I've looked carefully at our log files for both our successful matches and our matches where we stopped running. Unfortunately there is no discernible pattern in CPU, dropped packets, or trip time that correlates to when we lose the ability to control our robot on the field.
We do have voltage and CPU readings in all our log files for the duration of the run. It makes sense that if we are getting these readings, we do still have communication with our robot even if we cannot control the robot from the driver station.
For the line on the log files that shows the Robot mode, what does this really tell us? When we run successful matches, the lines that make up the Robot mode clearly show the transition from disabled to autonomous to a short disabled to teleoperated then back to disabled. Occasionally we see a little blip of disabled in the middle of teleoperated but not often. While we see the expected CPU drop when this blip occurs, the robot picks up where it left off once robot mode returns to teleoperated mode. The driver station mode line is always complete.
For our unsuccessful matches, the robot mode line ends abruptly in whatever mode it was in at the time of the failure. We had robot failures in the middle of autonomous, at the beginning of autonomous, in the middle of teleoperated and at the beginning of teleoperated. I'd love to know if you think this is just a symptom or reflects a problem with the processing.
We saw very similar behavior in our robot during practice matches when we were communicating between the driver station wirelessly and when we had the radio configured to automatically select the channel on which it would communicate. The main cause seemed to be interference in the wireless network. When we analyzed the channels being used by the school network's access points, and then switched to a free channel that had no access points, we had no further problems in our practice matches. We also saw similar behavior when we were trying to write too many Log() commands to the SmartDashboard. Again when we reduced the number of SmartDashboard Log() commands, the problem cleared up.
For competition, we are displaying very limited data on the SmartDashboard.

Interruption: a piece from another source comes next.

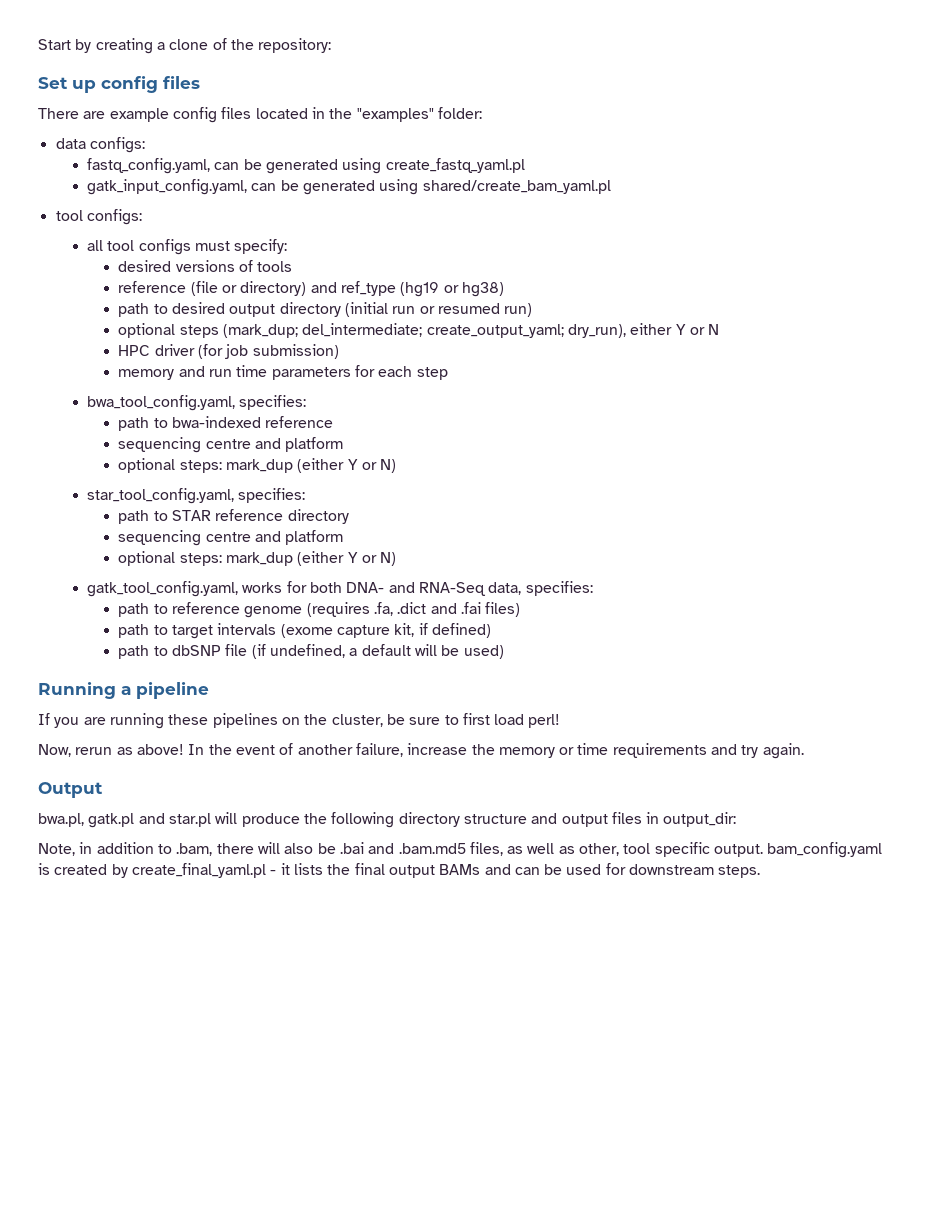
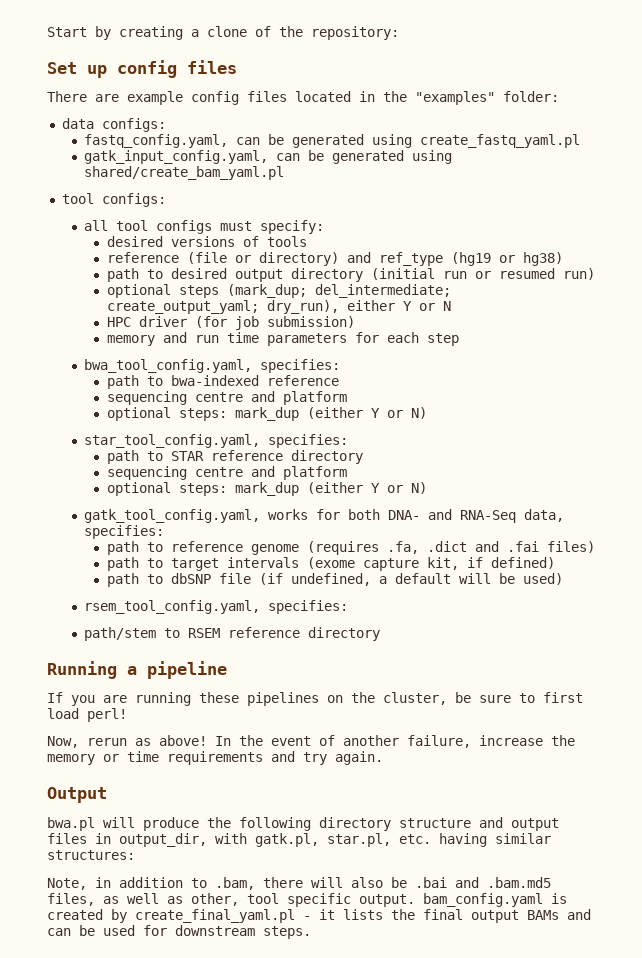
(504, 652) none -> [84,600,349,614] [84,627,381,641] // rsem_tool_config.yaml, specifies: // path/stem to RSEM reference directory
[38,813,211,828] bwa.pl, gatk.pl and star.pl -> [47,817,95,831] bwa.pl
[663,812,737,827] output_dir: -> [119,833,551,847] [47,850,135,860] output_dir, with gatk.pl, star.pl, etc. having similar structures:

For San Jose we are going to have a version of our code where we take out all SmartDashboard logic.
For competition we also reset the radio to automatically select the channel again, since this is how the instructions indicate the radio should be configured.
It feels to us that the more crowded the venue became with spectators, the more likely we were to have a problem with our robot operating properly. Thursday we ran in many practice matches with no failures. Friday we failed 3 of 7 matches. Saturday morning we failed 3 of 4 matches. We declined to participate in the elimination rounds because we were not performing consistently.
I'm attaching a document that has screen print of the log viewer files for our failed matches, as well as the log files. For the screen prints, I expanded the display so you can more clearly see where the robot mode line ends in relation to any dropped packets and drop in CPU.
We are planning to work on the field with Jakub Fiedorowicz tomorrow morning in San Jose before the practice matches begin to see what more we can discern about our failures.